Est-ce à dire que les nouvellistes qui savent tout et qui devinent le reste aient quelque raison quand ils voient dans ces incidens le prélude de tout un système, le commencement d’une alliance de l’Allemagne avec la France, d’une rupture avec l’Angleterre ? On n’en est certainement pas encore là. Il peut y avoir des déplacemens momentanés dans les relations, des rapprochemens de circonstance. Ce serait se méprendre étrangement que de se livrer à de profonds et chimériques calculs sur une reconstitution des alliances européennes. Sans calomnier un aussi grand personnage que le chancelier de Berlin, on peut bien croire qu’un homme comme lui, qui sait ce qu’il veut, qui ne met pas d’illusions dans sa politique, n’agit comme il le fait que parce qu’il trouve sa sûreté et son intérêt à nous encourager en Chine, à nous séparer de l’Angleterre dans les affaires d’Égypte. Il se montre bonhomme avec la France parce qu’il la juge suffisamment occupée, parce qu’il ne s’inquiète plus de ses projets en Europe, de ses arrière-pensées de revanche. La France, qui, de son côté, n’a d’autre politique que la paix sur le continent, n’a certes aucune raison de se refuser à entretenir avec l’Allemagne de bonnes relations qui sont une garantie de plus ; notre gouvernement n’est pas sans doute assez naïf pour aller au-delà dans ses conjectures, pour attendre d’autres résultats des faveurs passagères du chancelier allemand. Quant aux mésintelligences de M. de Bismarck avec l’Angleterre, il ne faut probablement pas trop s’y fier. M. de Bismarck est peut-être un peu animé contre les Anglais et, s’il le pouvait, il serait sûrement homme à ne pas laisser passer l’occasion de leur susciter quelque embarras ou quelque déboire. Au fond, ce n’est là selon toute apparence qu’une brouille d’un moment qui n’ira pas jusqu’à altérer profondément les rapports des deux pays, surtout jusqu’à produire de ces complications surprenantes, dramatiques, que les imaginations échauffées se plaisent à rêver.

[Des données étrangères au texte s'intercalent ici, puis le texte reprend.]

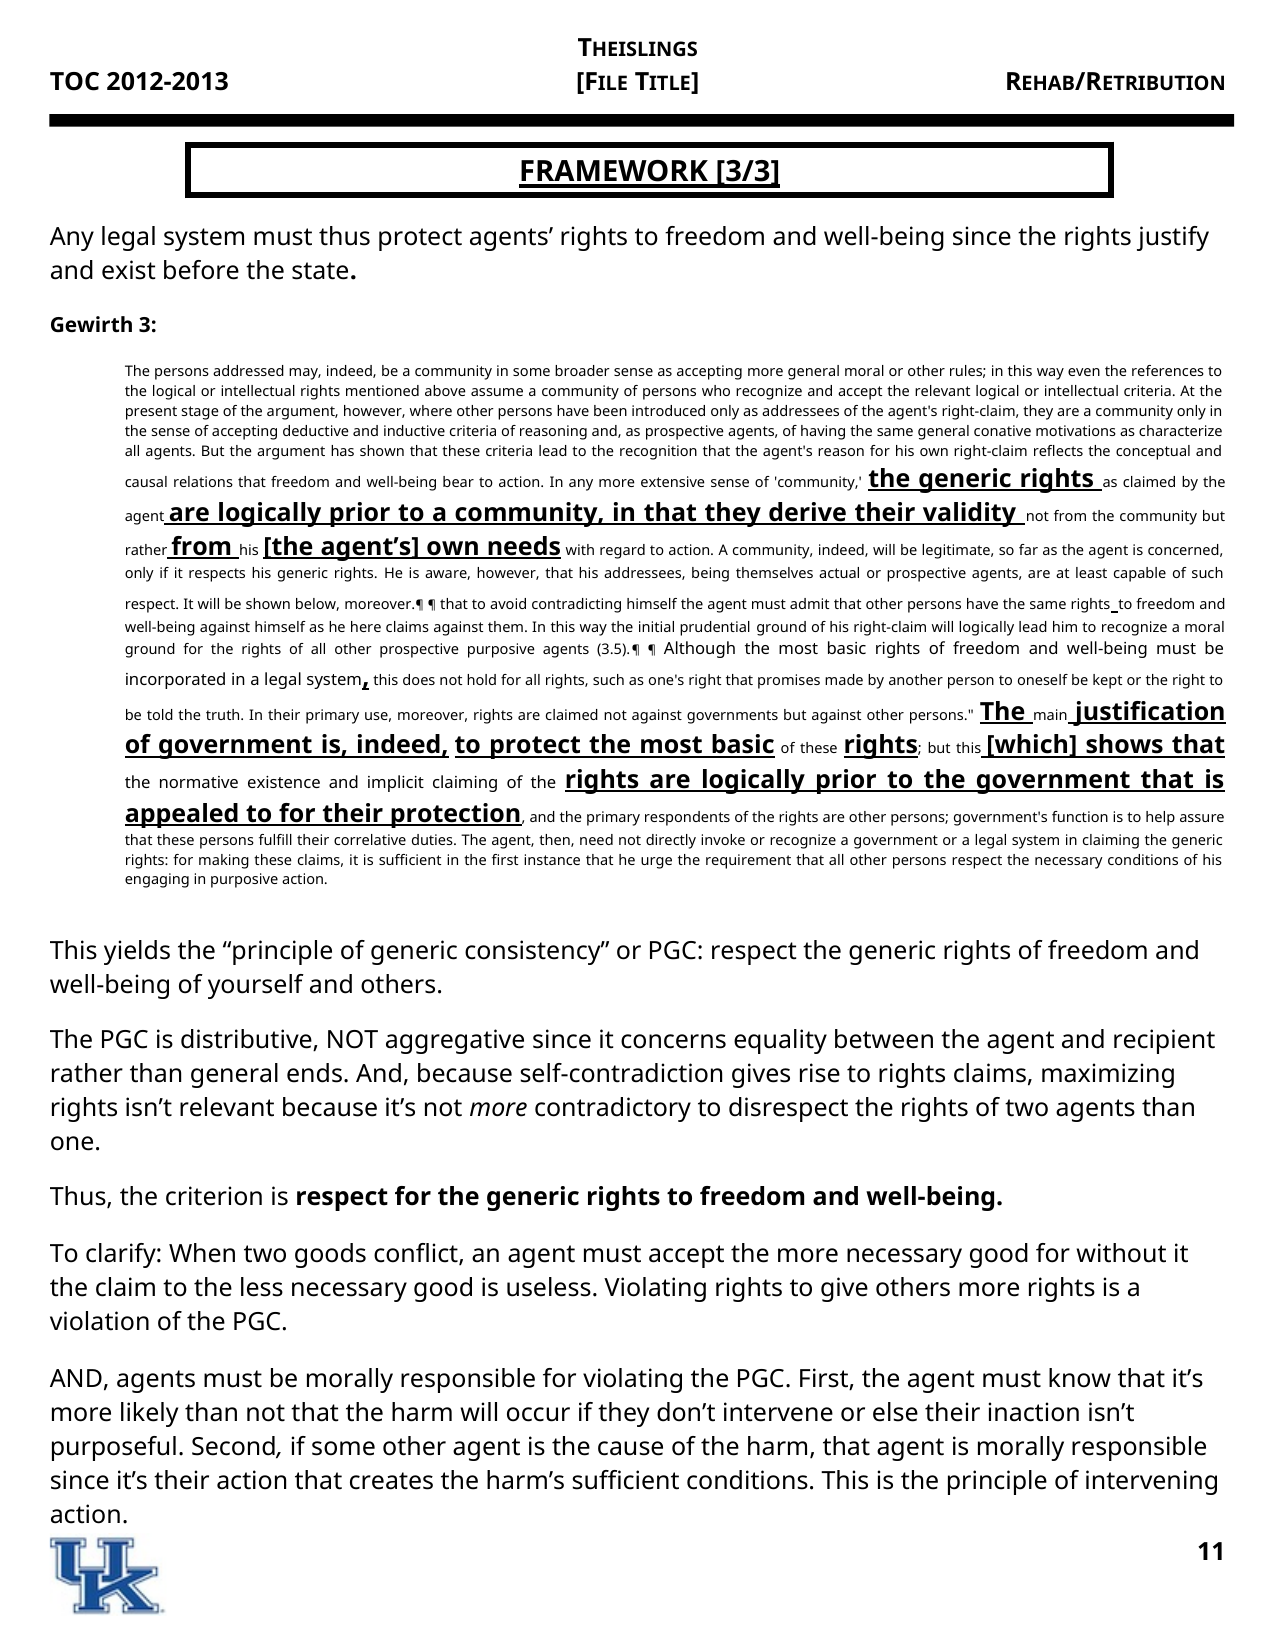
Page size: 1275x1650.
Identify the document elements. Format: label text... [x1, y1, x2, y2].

« L’Angleterre est en sécurité dans son lie, disait tout récemment M. Gladstone ; elle n’est tenue de s’incliner devant personne, et nous sommes beaucoup plus indépendans des puissances grandes ou petites du continent de l’Europe que ces puissances ne le sont l’une de l’autre, » L’Angleterre est effectivement en sûreté dans son île sans être pour cela à l’abri des difficultés, des épreuves, et elle a pour le moment d’assez graves affaires qui l’occupent à l’extérieur comme à l’intérieur.